HsTn is a well-known biomarker of myocardial injury. After excluding obvious acute, subacute, or chronic cardiac complications, like myocarditis or myocardial infarction, hsTn may be found elevated in SLE implicating most usually cardiac involvement or other extra-cardiac causes which was difficult to identify and rule out in our study [16]. In agreement with recent research, our study verified increased hsTn levels in SLE patients characterized by a lack of apparent kidney or cardiac dysfunction and a low CV risk profile [14]. Compared to that study, which utilized PWV and categorized hsTn and PWV as dichotomous variables, our study employed CAVI to assess arterial stiffness and analyzed both hsTn and CAVI as continuous variables. This approach revealed a significant, independent association between hsTn levels, CAVI, and VAC, suggesting a link between subtle myocardial injury in SLE and functional alterations in cardiovascular function including large arteries. Although our study could not establish a direct causal link, the significant impact of SELENA–SLEDAI on hsTn levels highlights a complex relationship between inflammatory processes, myocardial injury, and arterial stiffness in SLE patients.
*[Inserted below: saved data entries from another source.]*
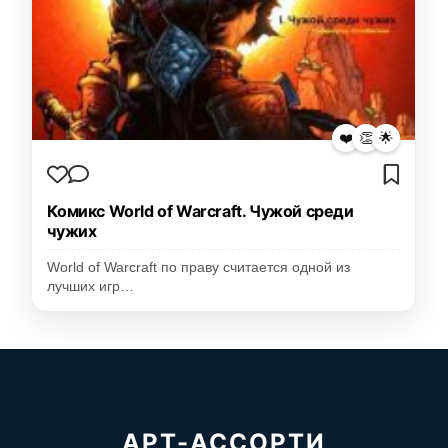
❤️
👏
🌟
Комикс World of Warcraft. Чужой среди
чужих
World of Warcraft по праву считается одной из
лучших игр…
АРТ-АССОРТИ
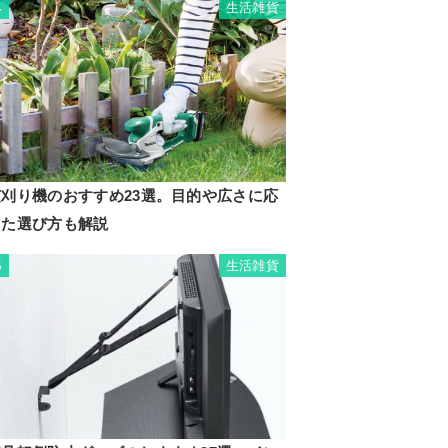
生活雑貨
4
芝刈り機のおすすめ23選。目的や広さに応
じた選び方も解説
生活雑貨
5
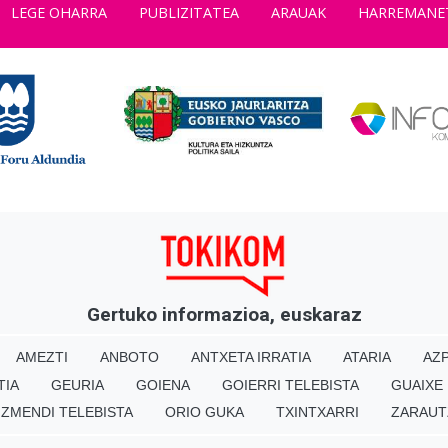
LEGE OHARRA
PUBLIZITATEA
ARAUAK
HARREMANE
Gertuko informazioa, euskaraz
AMEZTI
ANBOTO
ANTXETA IRRATIA
ATARIA
AZP
TIA
GEURIA
GOIENA
GOIERRI TELEBISTA
GUAIXE
IZMENDI TELEBISTA
ORIO GUKA
TXINTXARRI
ZARAUT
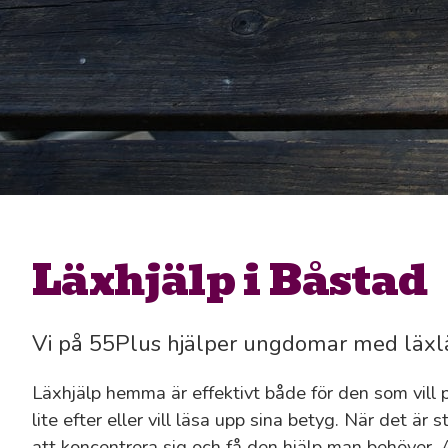
Läxhjälp i Båstad
Vi på 55Plus hjälper ungdomar med läx
Läxhjälp hemma är effektivt både för den som vill 
lite efter eller vill läsa upp sina betyg. När det är 
att koncentrera sig och få den hjälp man behöver.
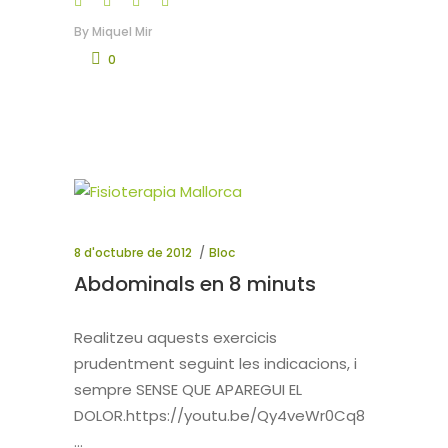
By
Miquel Mir
0
8 d'octubre de 2012
Bloc
Abdominals en 8 minuts
Realitzeu aquests exercicis
prudentment seguint les indicacions, i
sempre SENSE QUE APAREGUI EL
DOLOR.https://youtu.be/Qy4veWr0Cq8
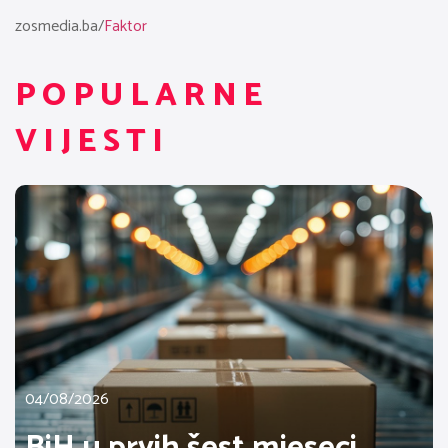
zosmedia.ba/
Faktor
POPULARNE
VIJESTI
04/08/2026
BiH u prvih šest mjeseci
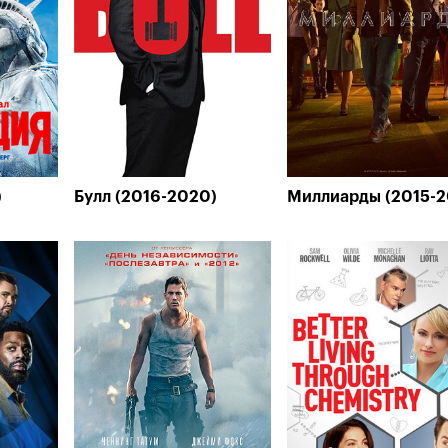
)
Булл (2016-2020)
Миллиарды (2015-2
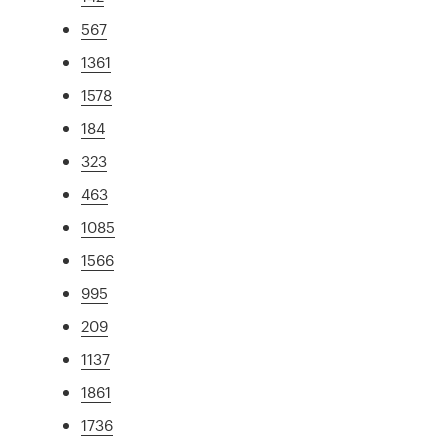
567
1361
1578
184
323
463
1085
1566
995
209
1137
1861
1736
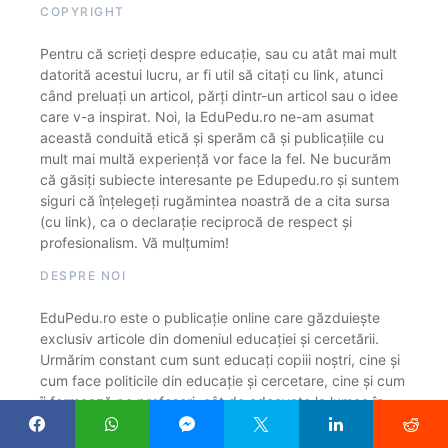
COPYRIGHT
Pentru că scrieți despre educație, sau cu atât mai mult
datorită acestui lucru, ar fi util să citați cu link, atunci
când preluați un articol, părți dintr-un articol sau o idee
care v-a inspirat. Noi, la EduPedu.ro ne-am asumat
această conduită etică și sperăm că și publicațiile cu
mult mai multă experiență vor face la fel. Ne bucurăm
că găsiți subiecte interesante pe Edupedu.ro și suntem
siguri că înțelegeți rugămintea noastră de a cita sursa
(cu link), ca o declarație reciprocă de respect și
profesionalism. Vă mulțumim!
DESPRE NOI
EduPedu.ro este o publicație online care găzduiește
exclusiv articole din domeniul educației și cercetării.
Urmărim constant cum sunt educați copiii noștri, cine și
cum face politicile din educație și cercetare, cine și cum
îi formează pe profesori, cât de adecvate la lumea în
care trăim sunt sistemele de educație și cercetare.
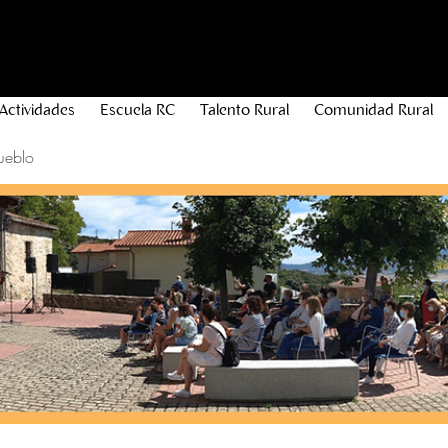
Actividades
Escuela RC
Talento Rural
Comunidad Rural
ueblo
Winau L. et al. (2018) reported inflammatory interstitial remodeling and edema as the possible causes of hsTn elevation and subclinical myocardial injury, detectable by cardiac magnetic resonance (CMR) [42]. The clinical significance of even a slight rise in hsTn is well recognized across various diseases, emphasizing its utility as a highly sensitive marker for cardiac diseases [43,44]. Therefore, the elevated values and the interplay of those two potent CV predictors (CAVI and hsTn) in the SLE population predispose patients to an adverse prognosis. In a recent large, randomized, double-blind, placebo-controlled, multicenter trial, hsTn predicted the incidence of CV events during a follow-up period of over 20 months among SLE patients without a history of CVD [45]. However, more data are required to confirm this hypothesis and implement the regular use of hsTn in the SLE population, especially in those without overt CVD.

There are several limitations in the current study. The relatively small sample size of SLE patients without CVD, with mostly low or moderate disease activity and the limited number of CV risk factors might have impeded our ability to detect differences in GLS or identify independent associations with demographic and clinical variables in patients with more active disease. Moreover, the cross-sectional design of our study did not allow us to draw firm conclusions about the predictive value of CAVI for cardiovascular events in SLE patients, as well as the potential role of treatment in modifying CAVI measurements. The addition of CMR examination in our study would have provided more comprehensive information about cardiac involvement. Additionally, the possibility of mild chronic myocarditis cannot be definitively ruled out. Lastly, as our study was conducted at a single center and predominantly included female and Caucasian patients, the generalizability of the findings to broader populations remains uncertain.

5. Conclusions

In conclusion, SLE patients without cardiac or kidney impairment had abnormal values of CAVI, GLS, VAC, and hsTn I levels compared to healthy controls. Notably, at least moderately active disease further prompted CAVI and troponin elevation, suggesting cardiac involvement even in SLE patients without apparent cardiac manifestations. Our findings have the potential to stratify the CV risk in SLE patients and their clinical application may refine the screening tests and therapeutic approach of this specific cohort.